Aimi spun around to find the source of the voice. Standing a few feet away was a figure draped in shimmering golden robes. His face was sharp and angular, with piercing eyes that seemed to see straight through Aimi. In one hand, he held a long, ornate quill that glowed faintly at the tip.
"Who are you?" Aimi asked, his voice cracking slightly.
"I am Thoth," the figure replied, his tone calm but commanding. "God of wisdom, writing, and knowledge. Keeper of this sacred place."
Aimi blinked, unsure whether to laugh or panic. "Okay… Sure. And I'm Aimi Amirul, failed webnovel author. Nice to meet you, I guess?"
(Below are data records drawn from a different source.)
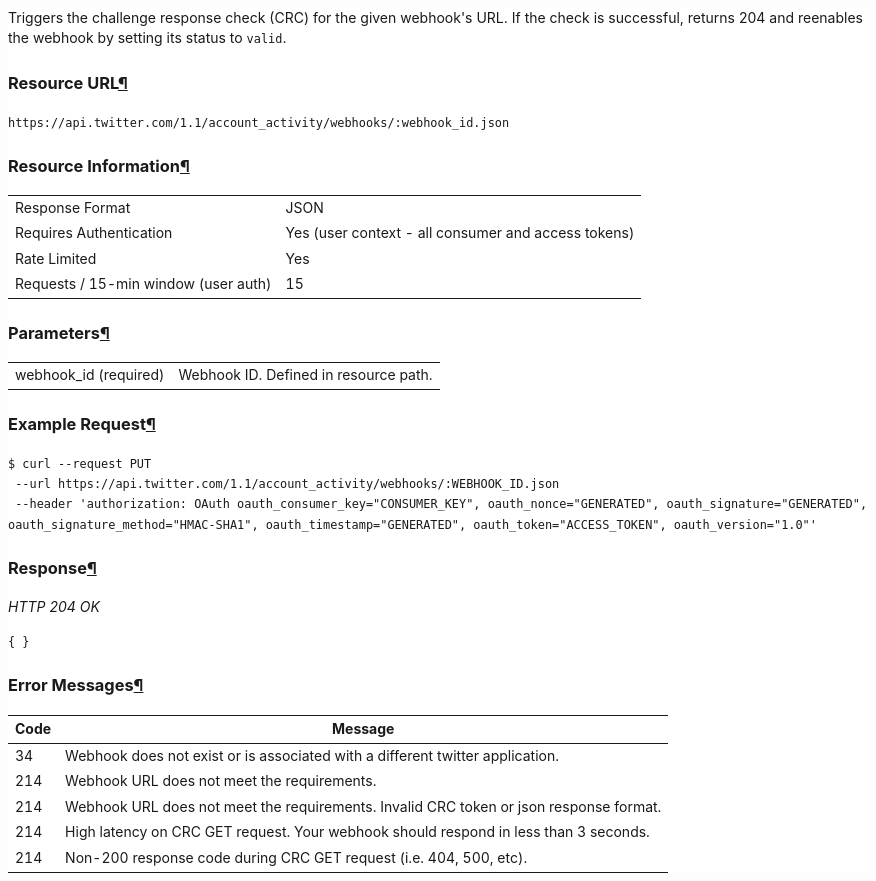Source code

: Triggers the challenge response check (CRC) for the given webhook's URL. If the check is successful, returns 204 and reenables the webhook by setting its status to `valid`.

### Resource URL[¶](#resource-url "Permalink to this headline")

`https://api.twitter.com/1.1/account_activity/webhooks/:webhook_id.json`

### Resource Information[¶](#resource-information "Permalink to this headline")

|     |     |
| --- | --- |
| Response Format | JSON |
| Requires Authentication | Yes (user context - all consumer and access tokens) |
| Rate Limited | Yes |
| Requests / 15-min window (user auth) | 15  |

### Parameters[¶](#parameters "Permalink to this headline")

|     |     |
| --- | --- |
| webhook\_id (required) | Webhook ID. Defined in resource path. |

### Example Request[¶](#example-request "Permalink to this headline")

    $ curl --request PUT 
     --url https://api.twitter.com/1.1/account_activity/webhooks/:WEBHOOK_ID.json 
     --header 'authorization: OAuth oauth_consumer_key="CONSUMER_KEY", oauth_nonce="GENERATED", oauth_signature="GENERATED", oauth_signature_method="HMAC-SHA1", oauth_timestamp="GENERATED", oauth_token="ACCESS_TOKEN", oauth_version="1.0"'

### Response[¶](#response "Permalink to this headline")

_HTTP 204 OK_

    { }

### Error Messages[¶](#error-messages "Permalink to this headline")

| Code | Message |
| --- | --- |
| 34  | Webhook does not exist or is associated with a different twitter application. |
| 214 | Webhook URL does not meet the requirements. |
| 214 | Webhook URL does not meet the requirements. Invalid CRC token or json response format. |
| 214 | High latency on CRC GET request. Your webhook should respond in less than 3 seconds. |
| 214 | Non-200 response code during CRC GET request (i.e. 404, 500, etc). |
Thoth raised an eyebrow. "Failed? How quaint. You have not yet begun to understand your potential, mortal."
"Yeah, well, tell that to the dozen publishers who rejected me," Aimi muttered. "Wait. Did you bring me here? What's going on?"
Thoth stepped closer, the hieroglyphics on the floor glowing brighter with each step. "You are here because you have been chosen. Your family's lineage, tied to the gods, has led you to this moment. The watch was merely the key to open the door."
Aimi glanced at the watch on his wrist, now completely inert. "Chosen for what, exactly?"
"To restore what has been lost," Thoth said, gesturing to the endless shelves around them. "Stories, knowledge, and truths that have faded from your world. It is your task to retrieve them, to reignite the spark of creativity and wisdom in humanity."
Aimi stared at him, dumbfounded. "Okay, that's… a lot to unpack. Why me? I can't even finish a decent chapter half the time, let alone save the world's lost knowledge."
"Precisely why you must rise to the challenge," Thoth said. "You lack the arrogance of certainty, which makes you adaptable. And more importantly, you care. Your actions, however small, already prove this."
Aimi frowned. "What actions?"
Thoth's eyes glinted. "The stray cats you and your companion feed. A simple kindness, but it speaks volumes. Compassion and creativity are not so different—they both require the ability to imagine beyond oneself."